Making finding and fixing errors easier. (Posted by Jerry Yoakum)


Errors in software are to be expected. Since you expect error you should make design decisions to optimize the likelihood that:
  1. Errors are not introduced.
    • Use code reviews to catch functional errors.
    • Use static analysis to catch coding errors.
  2. Errors that are introduced are easily detected.
    • Ensure that your code is setup log unexpected errors.
    • Use tools like AppDynamics to view the ranking of errors over different time frames.
    • Use tools, such as, Splunk to graph errors by type over time. Especially, critical to do this before and after deploying to highlight new errors introduced by the latest deployment.
  3. Errors that remain in the software after deployment are either noncritical or are compensated for during execution so that the error does not cause a disaster.
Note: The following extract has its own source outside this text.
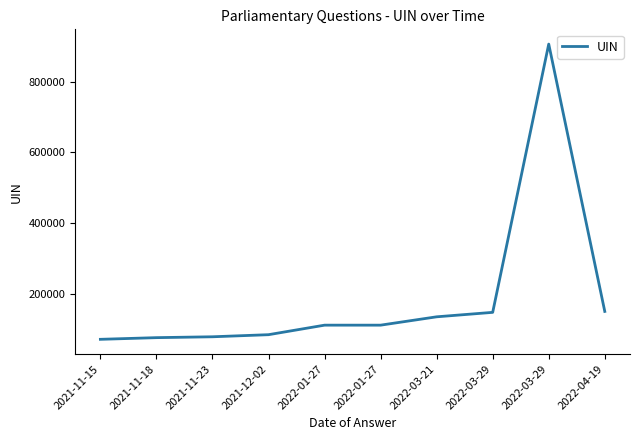

At which category does the chart reach its peak across all series?

2022-03-29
    • This is all about testing that things work in a way that you want when they are broken. Here's some examples:
      1. Database is down.
        Don't let your service return anything that makes clients think that their order was saved. You have to make the call based on your business if it is better to return error responses or just refuse to accept requests all together. Which of those could get you into more trouble? But don't just code for that. Actually kill your database in the test environment and test it. Setup a functional test that does this every time you build.
      2. Disk is full and you can no longer log.
        Same thing as above. Setup a functional test that points the logs at a very small virtual drive and make this test happen with every build.
      3. System encoding changed.
        Seriously, this is a thing. On Macs the default is utf-8, on Windows it is ascii, on Linux it is something. I have some Python 3 code that I originally wrote on a Mac but when I moved it to a Windows machine it choked on the encoding all because I didn't set an encoding. I was [unknowingly] depending on the system default. Servers are group property. Maybe only your OPS team can touch them but you probably have more than one Operations Engineer. Or your servers are configured via Chef or something else and everyone misses that single line where someone decided it would be good to explicitly define the system encoding. Boom! Code that was working fails for what most would consider a trivial bit of code.
Such robustness is not easy to incorporate into a design. Some of the ideas that help include the following:
  1. Never fall out of a case statement. For example, if there are four possible values for a variable, don't check just for three and assume that the fourth is the only remaining possibility. Instead, assume the impossible; check for the fourth value and trap the error condition early.
  2. Predict as many "impossible" conditions that you can and develop strategies for recovery.
  3. To eliminate conditions that may cause disasters, do fault tree analysis for predictable unsafe conditions.